Careless, daft, gullible… Whyte acknowledges he has been all these things. But have his actions been any worse than those of Barrett, Dodson and Macarinelli? Their bans were 15, five and six months respectively.
"I was totally up front with them and I didn't get any credit for it," said Whyte.
"If I were taking steroids and I lied to them I would probably have been better off because there seems to be people in boxing taking steroids, lying about it and getting less than me. I don't know why they would make an example of me."
As hard as this sounds on Whyte, UKAD probably had to make an example of somebody. The drip-drip of MHA positives demanded it - a message had to be sent.
"[The medicines watchdog] ruled that products containing MHA needed to be removed from the UK market in August," said UKAD's director of communications and education Nicola Newman.

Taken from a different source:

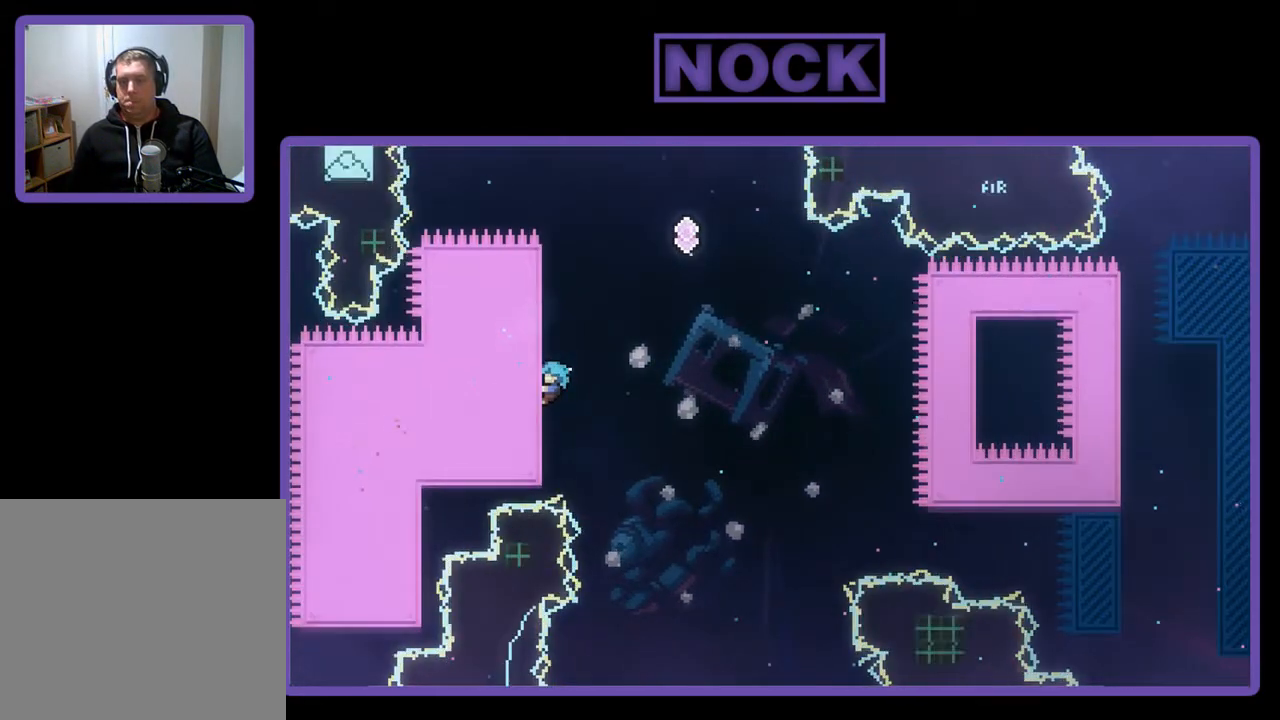
{"buttons": ["R2", "DPAD_UP"], "left_stick": "center", "events": [[283, "DPAD_LEFT", "up"]]}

"The fact that Whyte purchased a product containing this ingredient after that date should remind all athletes that they need to be vigilant when considering supplementing their diet."
Unsurprisingly, this is a justification for a severe sentence that Whyte's lawyer does not buy.

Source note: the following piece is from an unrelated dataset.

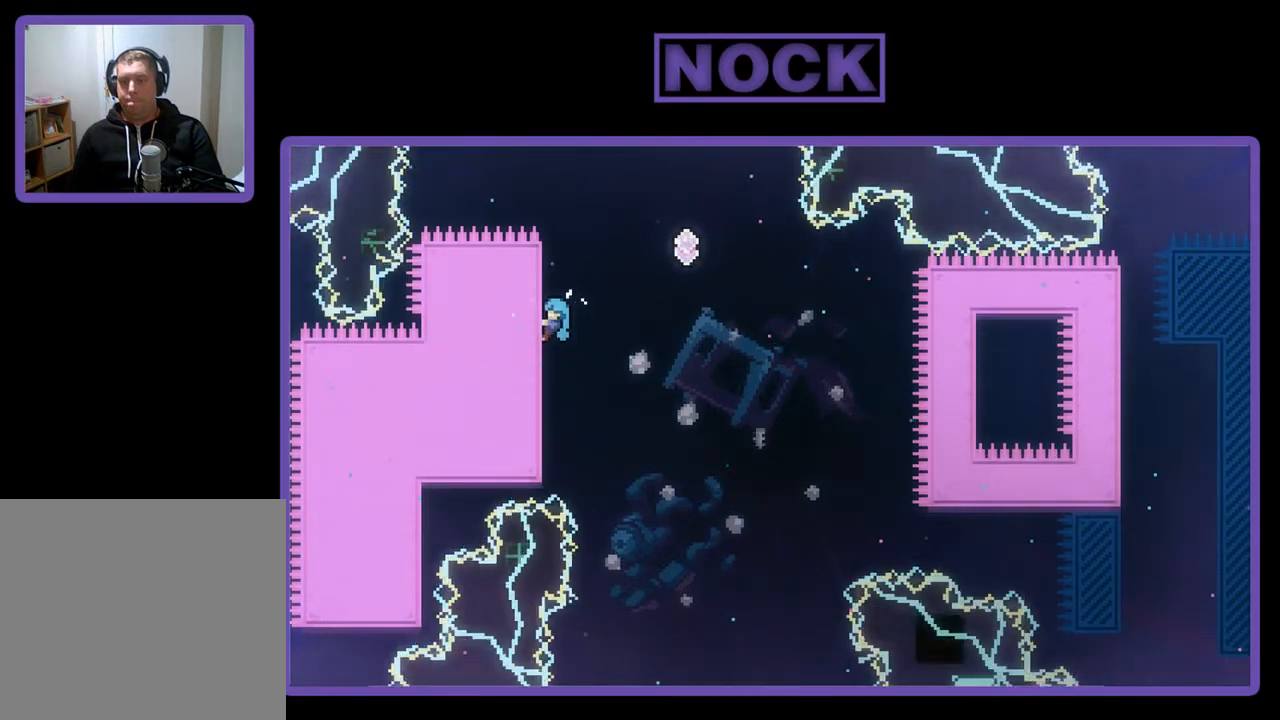
{"buttons": ["R2", "DPAD_UP"], "left_stick": "center", "events": []}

Methylhexaneamine (or Dimethylamylamine, DMAA)
- An organic compound trademarked in 1944, it has been used as a dietary supplement, nasal decongestant and general stimulant
- Marketed under many names, MHA's safety has been questioned, with the death of London Marathon runner Claire Squires being a high-profile case
- The World Anti-Doping Agency listed it as a controlled stimulant in 2004, and completely banned it in 2011
- The first big wave of positive tests came in 2010 at the Commonwealth Games and in Australian professional sport
"This decision illustrates the enormous threshold of personal responsibility placed on athletes," said lawyer Dr Gregory Ioannidis.
"It also demonstrates the harsh and unfair operation of 'strict liability', as it places athletes with no knowledge that the supplement contained a banned substance in the same category as those who intend to cheat.

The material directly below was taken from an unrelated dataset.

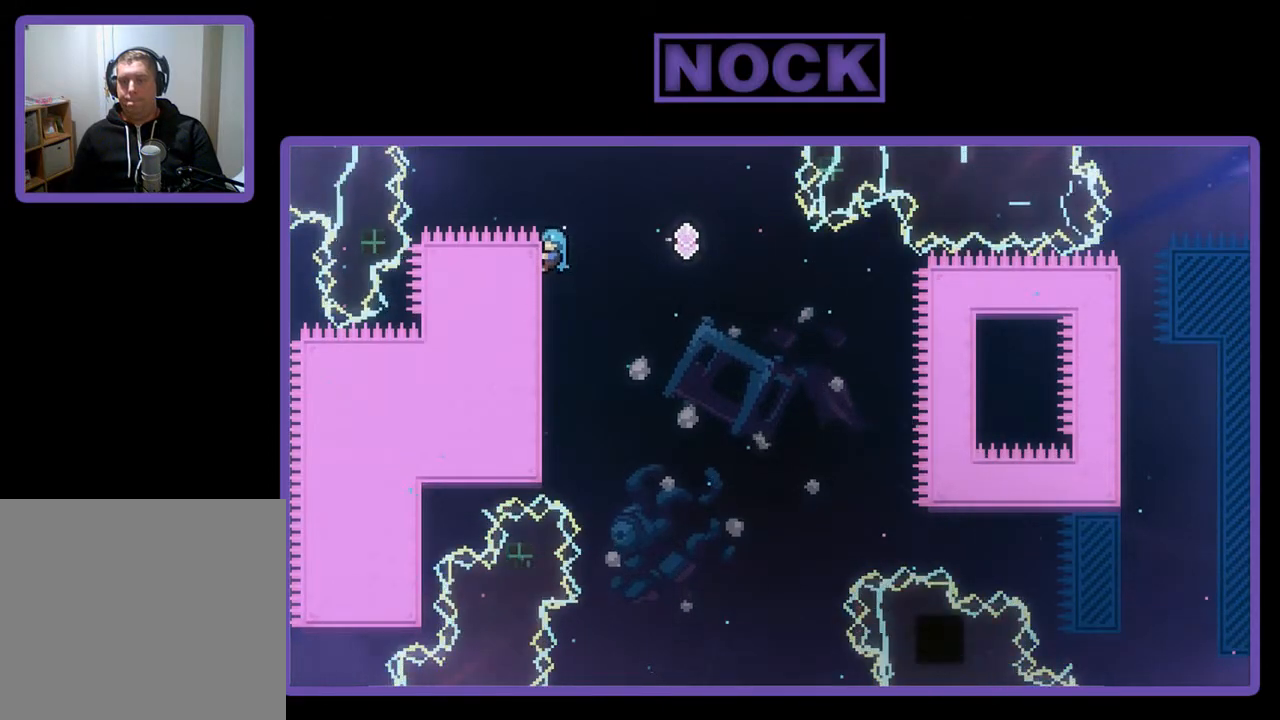
{"buttons": ["CROSS", "R2", "DPAD_UP", "DPAD_RIGHT"], "left_stick": "center", "events": [[17, "DPAD_UP", "up"], [117, "DPAD_RIGHT", "down"], [117, "DPAD_UP", "down"], [150, "CROSS", "down"]]}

"This cannot be correct and sporting bodies must assume some responsibility regarding education and effective communication."
But there is another answer, one that Ioannidis recognises: stop taking supplements altogether.
It is a solution advocated by the British Dietetic Association (BDA), the trade association for dietitians, and the body responsible for running the Sport and Exercise Nutrition Register, a voluntary list of practitioners working in elite sport.
"The question I often ask is why take supplements in the first place?" said BDA chief executive Andy Burman.
"In most cases, even in elite sports, diet can tackle the issue rather than supplements.
"I also wonder who was guiding them through the pre-fight regime? Who was advising them on what to eat and drink in the build-up to their fights, advising them on the pitfalls?"
Whyte knows this now. He has learned the hard way. And he will have plenty of time over the next 18 months to reflect on the mistakes he made in his pre-fight regime.
But in the meantime there are bigger worries.
"I've got three kids and boxing is my only way of providing a living for them," said Whyte.
"I didn't do too well at school, to be honest, but boxing saved me and changed my life. And it was going well, because I knew it was my best chance in life.
"Now I don't know how I'm going to earn a living for me and my children."
And some say boxing is a cruel game.